* [WHAT IS BEING ASKED] Produce the tally of lines in the material below that hold "each", without anything else.

* [EXERCISE MATERIAL]
-=-=-
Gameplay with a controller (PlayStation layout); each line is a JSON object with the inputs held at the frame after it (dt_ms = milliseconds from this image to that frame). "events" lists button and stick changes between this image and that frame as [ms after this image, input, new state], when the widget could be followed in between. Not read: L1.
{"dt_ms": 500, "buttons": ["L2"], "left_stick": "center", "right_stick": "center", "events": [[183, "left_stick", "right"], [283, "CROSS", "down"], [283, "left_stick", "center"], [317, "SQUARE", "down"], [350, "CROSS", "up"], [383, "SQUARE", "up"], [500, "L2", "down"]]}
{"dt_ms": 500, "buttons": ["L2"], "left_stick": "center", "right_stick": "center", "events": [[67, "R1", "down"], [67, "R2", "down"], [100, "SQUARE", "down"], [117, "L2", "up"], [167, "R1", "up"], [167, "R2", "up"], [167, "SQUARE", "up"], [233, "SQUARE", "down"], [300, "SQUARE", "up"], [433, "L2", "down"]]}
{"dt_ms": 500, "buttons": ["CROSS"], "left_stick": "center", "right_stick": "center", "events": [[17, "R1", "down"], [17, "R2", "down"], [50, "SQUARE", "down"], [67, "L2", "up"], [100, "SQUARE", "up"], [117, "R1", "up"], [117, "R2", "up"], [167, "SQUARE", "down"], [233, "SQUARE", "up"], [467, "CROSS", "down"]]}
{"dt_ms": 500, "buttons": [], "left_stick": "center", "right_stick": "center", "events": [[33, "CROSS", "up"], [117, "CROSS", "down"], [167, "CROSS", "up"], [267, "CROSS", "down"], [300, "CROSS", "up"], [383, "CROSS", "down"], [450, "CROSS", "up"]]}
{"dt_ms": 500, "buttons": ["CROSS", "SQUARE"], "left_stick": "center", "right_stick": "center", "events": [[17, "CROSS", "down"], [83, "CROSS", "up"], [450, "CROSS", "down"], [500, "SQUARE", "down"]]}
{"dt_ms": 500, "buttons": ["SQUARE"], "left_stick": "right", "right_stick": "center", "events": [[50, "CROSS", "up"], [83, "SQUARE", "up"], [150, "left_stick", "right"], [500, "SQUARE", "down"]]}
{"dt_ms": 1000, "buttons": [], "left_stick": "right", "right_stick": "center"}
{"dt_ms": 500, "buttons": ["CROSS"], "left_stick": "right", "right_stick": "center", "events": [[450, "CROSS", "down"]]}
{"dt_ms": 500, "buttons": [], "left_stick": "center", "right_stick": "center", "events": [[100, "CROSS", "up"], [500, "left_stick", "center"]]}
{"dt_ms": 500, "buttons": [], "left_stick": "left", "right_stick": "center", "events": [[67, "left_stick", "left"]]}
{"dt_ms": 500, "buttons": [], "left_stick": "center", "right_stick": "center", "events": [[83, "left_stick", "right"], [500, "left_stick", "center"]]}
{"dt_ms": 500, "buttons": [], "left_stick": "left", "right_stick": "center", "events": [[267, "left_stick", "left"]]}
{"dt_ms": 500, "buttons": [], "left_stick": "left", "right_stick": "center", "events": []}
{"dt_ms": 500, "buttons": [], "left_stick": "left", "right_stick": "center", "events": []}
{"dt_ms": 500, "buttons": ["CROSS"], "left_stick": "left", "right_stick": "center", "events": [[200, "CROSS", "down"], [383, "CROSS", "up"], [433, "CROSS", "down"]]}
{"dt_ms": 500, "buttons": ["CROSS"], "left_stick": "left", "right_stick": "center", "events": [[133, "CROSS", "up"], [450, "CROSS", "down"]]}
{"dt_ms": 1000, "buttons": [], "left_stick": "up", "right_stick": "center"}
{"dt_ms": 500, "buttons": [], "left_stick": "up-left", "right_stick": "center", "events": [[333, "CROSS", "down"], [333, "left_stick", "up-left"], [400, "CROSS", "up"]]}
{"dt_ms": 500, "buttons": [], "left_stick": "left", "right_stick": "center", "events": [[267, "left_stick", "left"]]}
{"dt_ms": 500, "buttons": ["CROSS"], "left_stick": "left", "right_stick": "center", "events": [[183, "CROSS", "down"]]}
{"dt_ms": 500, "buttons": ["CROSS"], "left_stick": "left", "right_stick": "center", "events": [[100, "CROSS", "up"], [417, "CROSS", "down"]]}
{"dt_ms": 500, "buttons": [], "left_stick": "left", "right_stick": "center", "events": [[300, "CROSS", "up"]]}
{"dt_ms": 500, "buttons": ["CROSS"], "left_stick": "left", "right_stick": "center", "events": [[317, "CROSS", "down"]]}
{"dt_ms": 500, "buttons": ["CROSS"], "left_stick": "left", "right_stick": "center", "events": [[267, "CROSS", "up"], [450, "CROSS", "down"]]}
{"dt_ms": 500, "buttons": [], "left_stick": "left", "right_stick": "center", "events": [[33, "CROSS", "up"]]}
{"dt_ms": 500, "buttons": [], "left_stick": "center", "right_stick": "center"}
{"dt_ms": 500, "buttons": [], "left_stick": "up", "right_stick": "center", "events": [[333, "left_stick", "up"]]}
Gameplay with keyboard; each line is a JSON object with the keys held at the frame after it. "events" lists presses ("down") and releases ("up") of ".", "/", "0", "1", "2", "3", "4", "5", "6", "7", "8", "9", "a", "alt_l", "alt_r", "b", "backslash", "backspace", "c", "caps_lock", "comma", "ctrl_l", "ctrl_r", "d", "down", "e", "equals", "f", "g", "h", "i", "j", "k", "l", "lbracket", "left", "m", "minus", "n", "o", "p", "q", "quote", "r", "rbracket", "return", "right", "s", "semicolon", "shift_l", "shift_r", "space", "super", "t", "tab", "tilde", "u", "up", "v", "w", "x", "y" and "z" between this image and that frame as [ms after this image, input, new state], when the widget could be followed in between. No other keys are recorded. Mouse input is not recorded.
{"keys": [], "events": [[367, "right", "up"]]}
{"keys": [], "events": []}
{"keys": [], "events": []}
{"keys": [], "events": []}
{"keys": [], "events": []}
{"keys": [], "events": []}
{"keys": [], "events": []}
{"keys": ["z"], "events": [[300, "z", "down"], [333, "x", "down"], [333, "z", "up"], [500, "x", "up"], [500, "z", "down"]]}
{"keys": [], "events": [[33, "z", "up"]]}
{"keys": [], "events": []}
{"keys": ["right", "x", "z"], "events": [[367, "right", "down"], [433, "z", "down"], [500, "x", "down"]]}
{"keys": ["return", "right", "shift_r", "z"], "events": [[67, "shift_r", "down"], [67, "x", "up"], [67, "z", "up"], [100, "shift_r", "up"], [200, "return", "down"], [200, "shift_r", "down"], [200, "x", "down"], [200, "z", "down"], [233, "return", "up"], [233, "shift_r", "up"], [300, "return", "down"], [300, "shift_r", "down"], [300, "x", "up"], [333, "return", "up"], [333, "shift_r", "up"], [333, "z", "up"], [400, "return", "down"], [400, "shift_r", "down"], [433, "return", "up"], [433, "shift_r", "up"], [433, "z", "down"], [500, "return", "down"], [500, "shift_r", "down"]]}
-=-=-
* [RESPONSE] 2